There are six new cases of COVID-19 to report in New Zealand today.
One case is an imported case – a woman in her 50s who arrived in New Zealand from Qatar via Sydney on August 14. She has been in managed isolation at the Sudima Hotel in Rotorua.
The other five cases are in the community and they have all been linked to the recent outbreak.
These six new confirmed cases bring our total number of confirmed cases of COVID-19 to 1,299, which is the number we report to the World Health Organization.
There are 125 people from the community who have been moved into the Auckland quarantine facility, which includes 61 people who have tested positive for COVID-19 and their household contacts.
There are five people receiving hospital-level care for COVID-19, one in Auckland City and four in Middlemore.
A note on this, people who have COVID-19 and are in hospital are isolated and carefully managed separately from other patients. The public can be confident that our DHBs are managing this effectively, as they did in the first outbreak of COVID-19 in New Zealand. We have heard reports of people who are reluctant to get an ambulance or go to hospital – hospitals continue to be safe places to receive medical care, and people should feel confident going to hospital to receive treatment.
Yesterday our laboratories processed 23,038 tests for COVID-19.
That brings the total number of tests completed to date to 639,415.
On testing, people should only get tested if they are symptomatic, connected to a case or are concerned that they may have come into contact with a case.
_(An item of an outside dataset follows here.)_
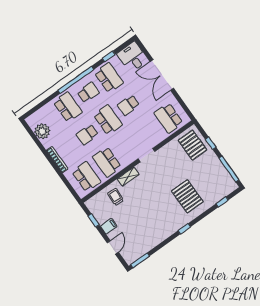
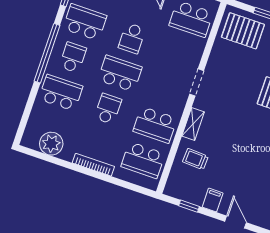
school desk: (87, 135) -> (108, 109), turned 180
school desk: (86, 177) -> (143, 160), turned 180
This will help with our lab capacity right now.
Close and casual contacts
Since August 11, we have identified 1983 close contacts of people who have tested positive for COVID-19. We have traced 1,861 of those people and they are self-isolating, and we are in the process of contacting the rest.
We are hearing reports of some confusion among people calling Healthline as to what different groups of people need to do, so we are providing clarification on that:
Close contacts are people who have had quite close exposure to a confirmed or probable case of COVID-19 during the case’s infectious period – for example, living in the same household or being within 2 metres of a case for 15 minutes or more. They are likely to be at a higher risk of being infected through that exposure. We are asking people who have been identified as a close contact to get a test and stay in self-isolation for 14 days to reduce the risk of spreading COVID-19.
Casual contacts are people whose exposure to a case was shorter or further away and they don’t meet the criteria for a close contact. They are likely to be at lower risk of being infected following exposure. We are asking people identified as a casual contact to monitor their health for 14 days after exposure and seek advice from their GP or Healthline if they become unwell or develop any symptoms of COVID-19.